What to do:
Reproduce each row below word for word, leaving out the pictures.

— begin —

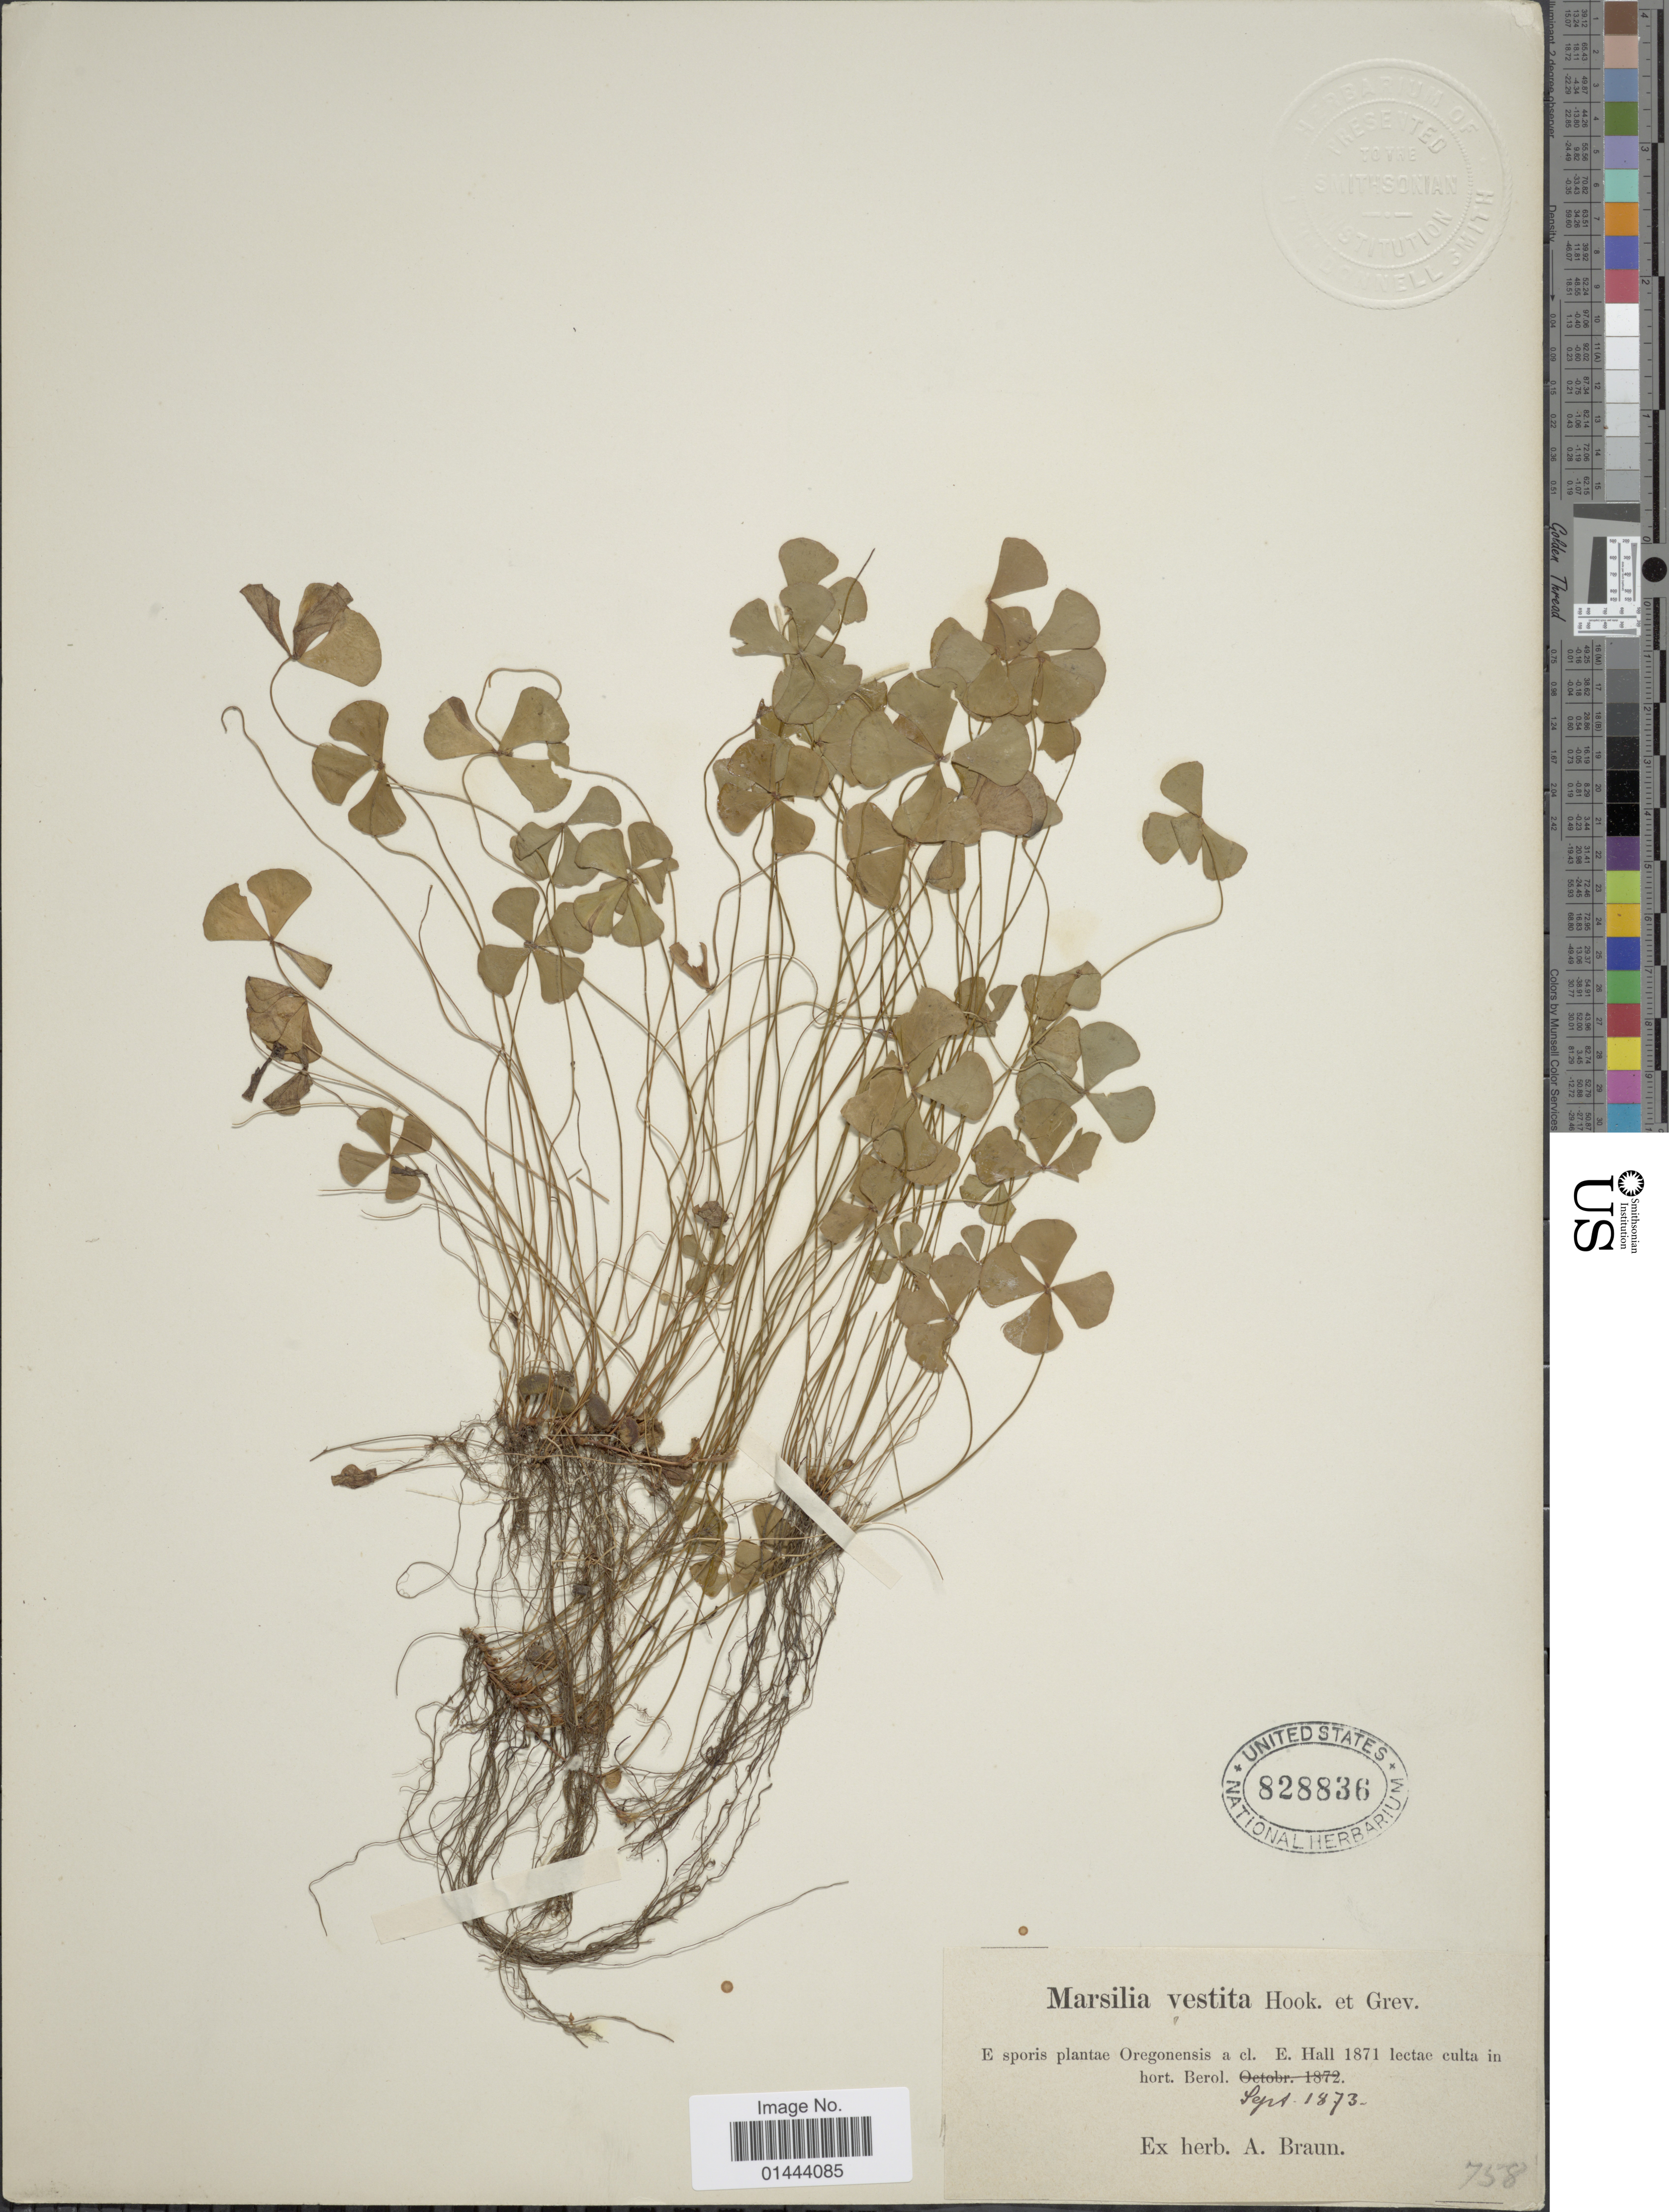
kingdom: Plantae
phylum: Tracheophyta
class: Polypodiopsida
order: Salviniales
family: Marsileaceae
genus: Marsilea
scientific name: Marsilea vestita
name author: Hook. & Grev.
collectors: E. Hall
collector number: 1871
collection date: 1873-09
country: United States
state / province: Oregon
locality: Hort. Berol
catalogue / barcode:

— end —

Finished answer:
kingdom: Plantae
phylum: Tracheophyta
class: Polypodiopsida
order: Salviniales
family: Marsileaceae
genus: Marsilea
scientific name: Marsilea vestita
name author: Hook. & Grev.
collectors: E. Hall
collector number: 1871
collection date: 1873-09
country: United States
state / province: Oregon
locality: Hort. Berol
catalogue / barcode:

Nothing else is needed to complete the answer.